I fuss a lot over building stable machines -- in that I absolutely hate crashes, reboots, funny behaviour, etc. -- and so error-correcting a.k.a. ECC RAM would seem to solve a big problem: memory errors.
But does it really work? Is there a measurable advantage, e.g. less crashes or other behaviour?
Aside from the cost, why not use ECC memory for a new PC build? Why is the ECC feature predominantly available & supported for server/workstation class machines, but not in consumer-oriented motherboards?
I've used ECC ram in servers for a few years now. ECC really shines when you are using your machine heavily, as in "it's on more than 12-16 hours a day". Little whitebox servers I've built without ECC have, sooner or later, developed "issues" that required a reboot, but the ECC machines have never had these.

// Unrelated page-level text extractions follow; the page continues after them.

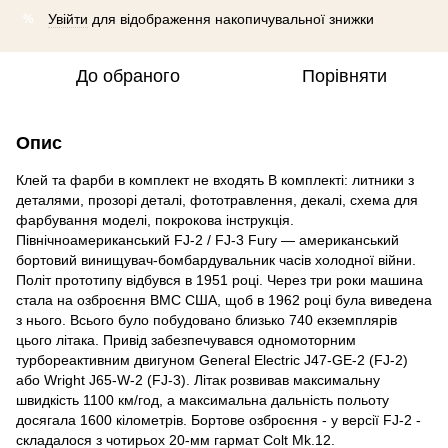
Увійти
для відображення накопичувальної знижки
%
До обраного
Порівняти
Опис
Клей та фарби в комплект не входять В комплекті: литники з
деталями, прозорі деталі, фототравлення, декалі, схема для
фарбування моделі, покрокова інструкція.
Північноамериканський FJ-2 / FJ-3 Fury — американський
бортовий винищувач-бомбардувальник часів холодної війни.
Політ прототипу відбувся в 1951 році. Через три роки машина
стала на озброєння ВМС США, щоб в 1962 році була виведена
з нього. Всього було побудовано близько 740 екземплярів
цього літака. Привід забезпечувався одномоторним
турбореактивним двигуном General Electric J47-GE-2 (FJ-2)
або Wright J65-W-2 (FJ-3). Літак розвивав максимальну
швидкість 1100 км/год, а максимальна дальність польоту
досягала 1600 кілометрів. Бортове озброєння - у версії FJ-2 -
складалося з чотирьох 20-мм гармат Colt Mk.12.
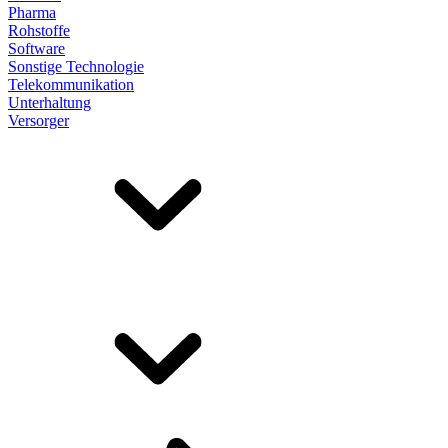
Pharma
Rohstoffe
Software
Sonstige Technologie
Telekommunikation
Unterhaltung
Versorger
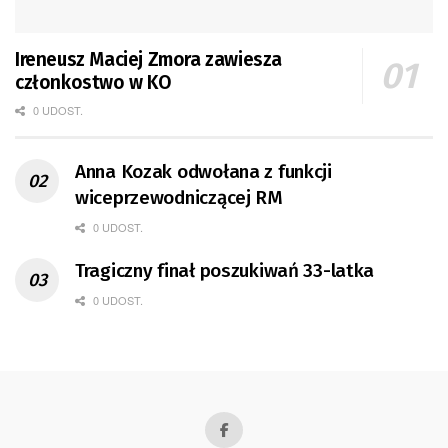
Ireneusz Maciej Zmora zawiesza
członkostwo w KO
0 UDOST.
Anna Kozak odwołana z funkcji
wiceprzewodniczącej RM
0 UDOST.
Tragiczny finał poszukiwań 33-latka
0 UDOST.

So my answer is: if you use your computer a lot, then most likely yes. If you use your computer 24/7, then it should be a must-have.
There are some motherboards that support ECC out there. They are usually on the "higher" end of things, but with a little research you can find them from various manufacturers. The only other consideration is to remember to enable ECC support in the BIOS.

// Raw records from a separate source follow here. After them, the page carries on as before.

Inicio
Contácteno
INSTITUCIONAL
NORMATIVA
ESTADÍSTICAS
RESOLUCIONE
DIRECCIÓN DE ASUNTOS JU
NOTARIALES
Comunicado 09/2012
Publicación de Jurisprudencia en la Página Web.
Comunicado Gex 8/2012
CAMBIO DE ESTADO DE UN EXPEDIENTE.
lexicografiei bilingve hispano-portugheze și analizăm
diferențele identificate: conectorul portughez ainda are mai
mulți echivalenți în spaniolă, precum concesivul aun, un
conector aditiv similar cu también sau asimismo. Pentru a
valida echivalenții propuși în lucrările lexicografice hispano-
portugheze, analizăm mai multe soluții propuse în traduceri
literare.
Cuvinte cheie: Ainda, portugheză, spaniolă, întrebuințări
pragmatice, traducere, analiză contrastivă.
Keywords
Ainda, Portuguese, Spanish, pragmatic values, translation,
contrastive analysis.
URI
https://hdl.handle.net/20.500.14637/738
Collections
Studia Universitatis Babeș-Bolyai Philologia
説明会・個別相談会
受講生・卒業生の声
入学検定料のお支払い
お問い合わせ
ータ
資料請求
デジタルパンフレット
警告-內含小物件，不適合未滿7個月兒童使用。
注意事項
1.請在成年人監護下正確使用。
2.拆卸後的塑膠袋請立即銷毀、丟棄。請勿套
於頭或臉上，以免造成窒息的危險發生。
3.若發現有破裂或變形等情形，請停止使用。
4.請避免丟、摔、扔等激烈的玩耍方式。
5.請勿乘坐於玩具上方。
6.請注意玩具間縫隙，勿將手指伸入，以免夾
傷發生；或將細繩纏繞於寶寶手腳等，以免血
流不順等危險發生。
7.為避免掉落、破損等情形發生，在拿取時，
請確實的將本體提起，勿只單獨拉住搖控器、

Google has come out swinging on this issue. See http://blogs.zdnet.com/storage/?p=638 for how this really does affect modern-day systems.
I only think ECC is worth using when the server requires it. Wikipedia:
Error detection and correction in computer systems seems to go in and out of fashion. Seymour Cray famously said "parity is for farmers" when asked why he left this out of the CDC 6600. He included parity in the CDC 7600, and reputedly said "I learned that a lot of farmers buy computers."

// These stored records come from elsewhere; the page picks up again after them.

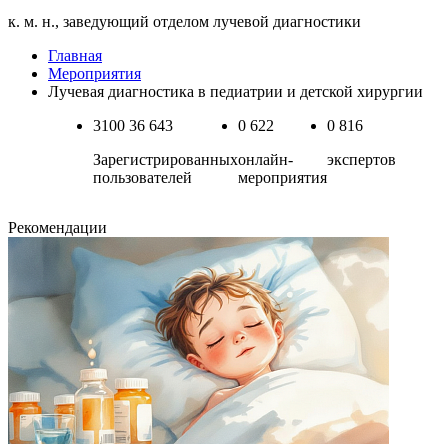
к. м. н., заведующий отделом лучевой диагностики
Главная
Мероприятия
Лучевая диагностика в педиатрии и детской хирургии
3100
36 643
0
622
0
816
Зарегистрированных
онлайн-
экспертов
пользователей
мероприятия
Рекомендации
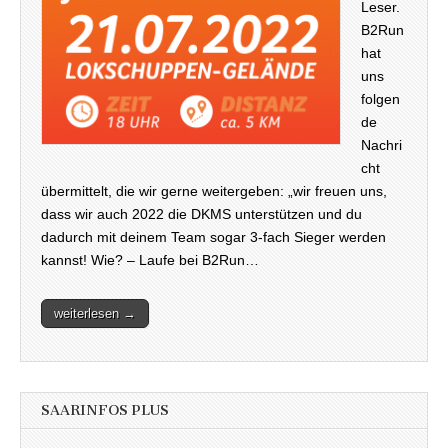
Leser.
B2Run
hat
uns
folgen
de
Nachri
cht
übermittelt, die wir gerne weitergeben: „wir freuen uns,
dass wir auch 2022 die DKMS unterstützen und du
dadurch mit deinem Team sogar 3-fach Sieger werden
kannst! Wie? – Laufe bei B2Run…
weiterlesen →
SAARINFOS PLUS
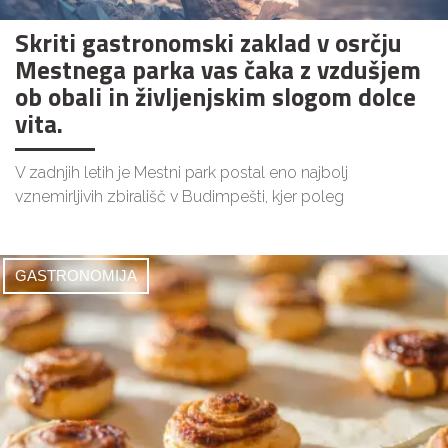
Skriti gastronomski zaklad v osrčju
Mestnega parka vas čaka z vzdušjem
ob obali in življenjskim slogom dolce
vita.
V zadnjih letih je Mestni park postal eno najbolj
vznemirljivih zbirališč v Budimpešti, kjer poleg
GASTRONOMIJA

I can't find a definitive source on the internet, other than nebulous claims of one bit error per month per gigabyte, which is patently ridiculous; servers would be crashing left and right all over the world if this was remotely true.
Some highlights from a MetaFilter thread from actual server admins:
I think ECC is cool stuff, but I've had servers both with and without it, and I've never had its presence or absence do anything, either way.
I understand the purpose of ECC RAM, but not the point. I mean, I've never noticed any issue resulting from cosmic ray bit flipping. Even on personal compute/compile servers with multiple year uptimes. Not to say that bits didn't flip, but they certainly didn't matter.
In my experience running farms of a few thousands machines here and there, you're more likely to have Ext3 silently puke all over you than to have an ECC-correctable problem.
Personally, I think ECC is a bit cargo-cultish, but it's a reasonable insurance policy on a big beefy server as long as the cost premium isn't too high.
We've considered it for critical systems. One problem becomes, how the heck do you do error detection in software to check your memory integrity, when the program used to run the memory integrity check can itself be prone to memory errors??? You basically can't and it makes failure mode analysis / failure mitigation difficult, so ECC is a mitigation mechanism.
This is one of those cases where if there are problems, you can actually blame cosmic rays ;)
I would consider ECC ram for "mission critical" applications. If a server error would cause you to lose significant amounts of money (or kill people, or whatever), spring for the ECC ram. Basically, weigh the cost of the ECC ram versus what you stand to lose in the event of an error.
But no matter what you decide, I recommend running MemTest86+ overnight (or long enough to make several passes over the entire address space). And if you can turn up the heat (literally), that'll give you an idea on how your ram will perform when the system is running hot.
I've had brand-new RAM exhibit errors in MemTest. I've also had "good" ram develop errors, over time, that MemTest detected. It's a great tool, and one of the first things I run on a new system.